Reduces background noise while preserving speech intelligibility using adaptive spectral subtraction with VAD-informed noise profiling.

§Capabilities

  • Stationary Noise Reduction: Effectively removes constant background noise (HVAC hum, white noise, fan noise, café ambience)
  • ≥6 dB SNR Improvement: Validated on white noise, low-frequency hum, and ambient café noise
  • Phase Preservation: Maintains speech intelligibility by preserving original signal phase
  • VAD Integration: Adapts noise profile only during detected silence
  • Real-Time: <15ms latency per 500ms chunk (typically 0.2-0.3ms)

§Limitations

Spectral subtraction is designed for STATIONARY noise only.

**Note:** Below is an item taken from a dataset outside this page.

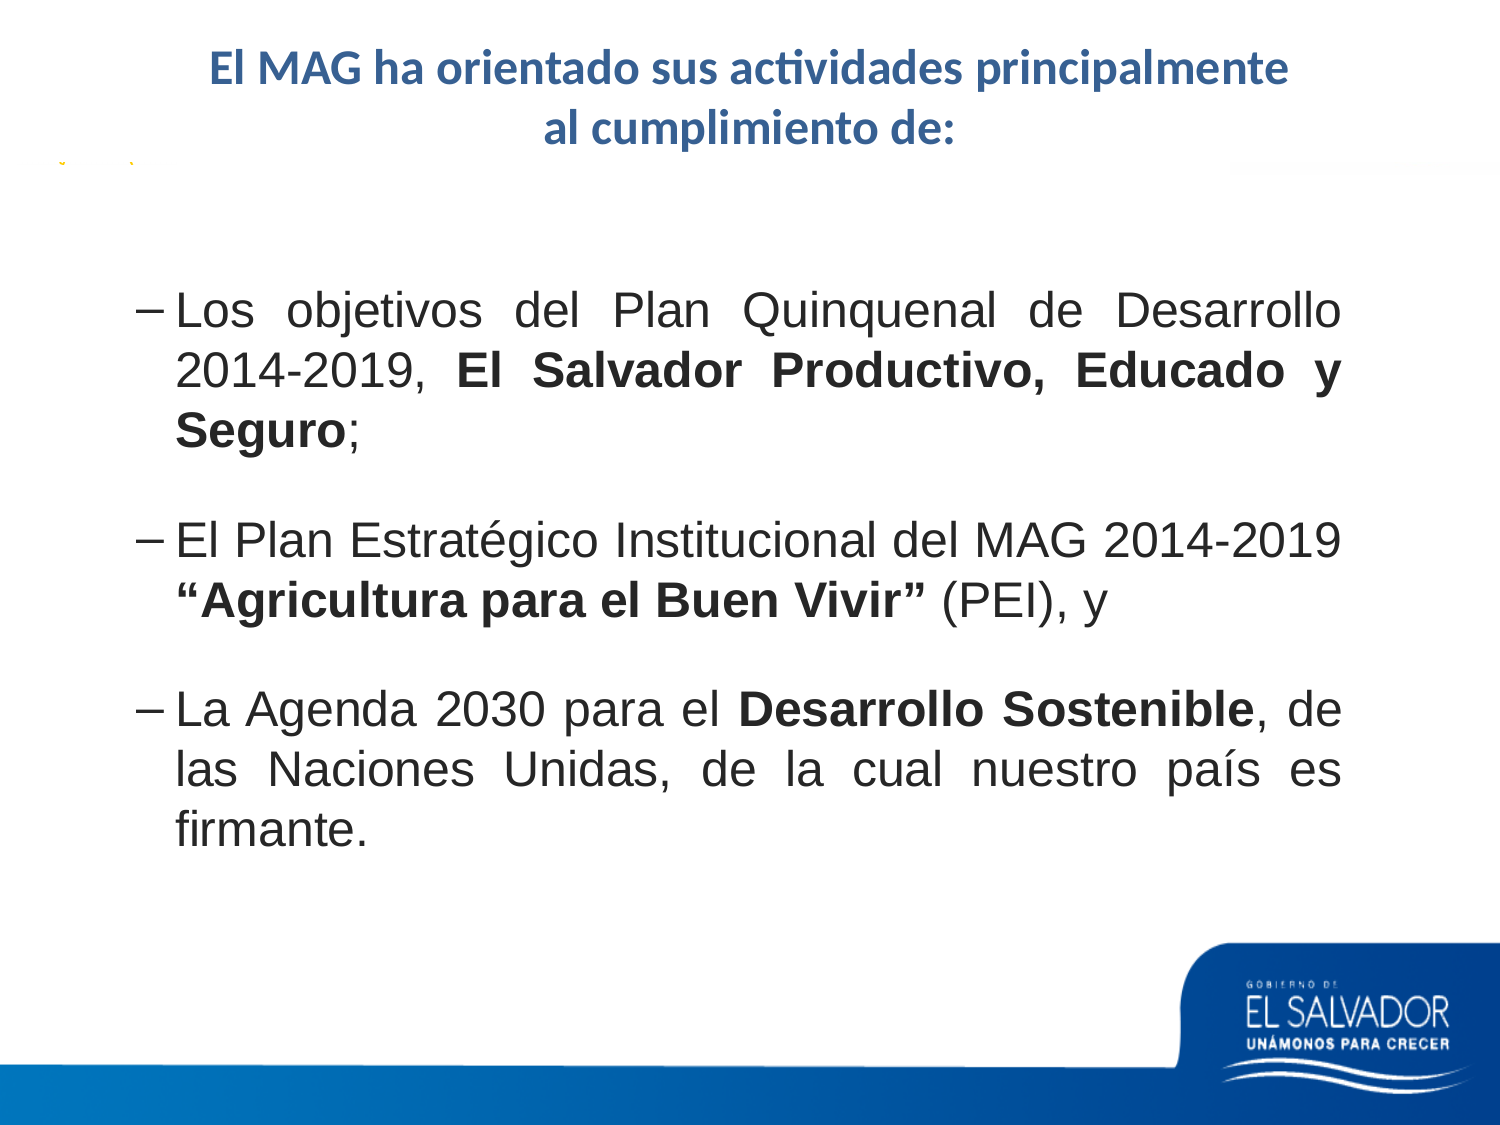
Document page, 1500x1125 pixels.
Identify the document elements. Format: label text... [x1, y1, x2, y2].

list Los objetivos del Plan Quinquenal de Desarrollo 2014-2019, El Salvador Productivo, Educado y Seguro; El Plan Estratégico Institucional del MAG 2014-2019 “Agricultura para el Buen Vivir” (PEI), y La Agenda 2030 para el Desarrollo Sostenible, de las Naciones Unidas, de la cual nuestro país es firmante. [58, 269, 1358, 1054]
text_box El MAG ha orientado sus actividades principalmente al cumplimiento de: [0, 0, 1500, 162]
picture [0, 162, 1500, 1125]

  • Non-stationary noise: Struggles with time-varying noise (individual voices, music, babble with distinct speakers). Use Wiener filtering or deep learning approaches for non-stationary scenarios.
  • Speech-like interference: Cannot separate overlapping speakers or remove foreground speech interference (requires source separation techniques).
  • Musical noise artifacts: Tonal artifacts may occur with aggressive settings. Mitigated via spectral floor parameter (β=0.02 default).
  • Transient noise: Impulsive sounds (door slams, clicks) are not handled well. Consider median filtering for transient suppression.

§When to Use This

Good fit:

  • Background HVAC/fan noise
  • Café/restaurant ambient noise (general chatter blur, dishes)
  • Low-frequency hum (electrical interference)
  • Stationary white/pink noise

Poor fit:

  • Multi-speaker separation (babble with distinct voices)
  • Music removal
  • Non-stationary interference
  • Echo/reverb reduction (use AEC instead)

Structs§

NoiseReducer
Noise reduction via spectral subtraction with adaptive noise profiling.
NoiseReductionConfig
Configuration for noise reduction via spectral subtraction.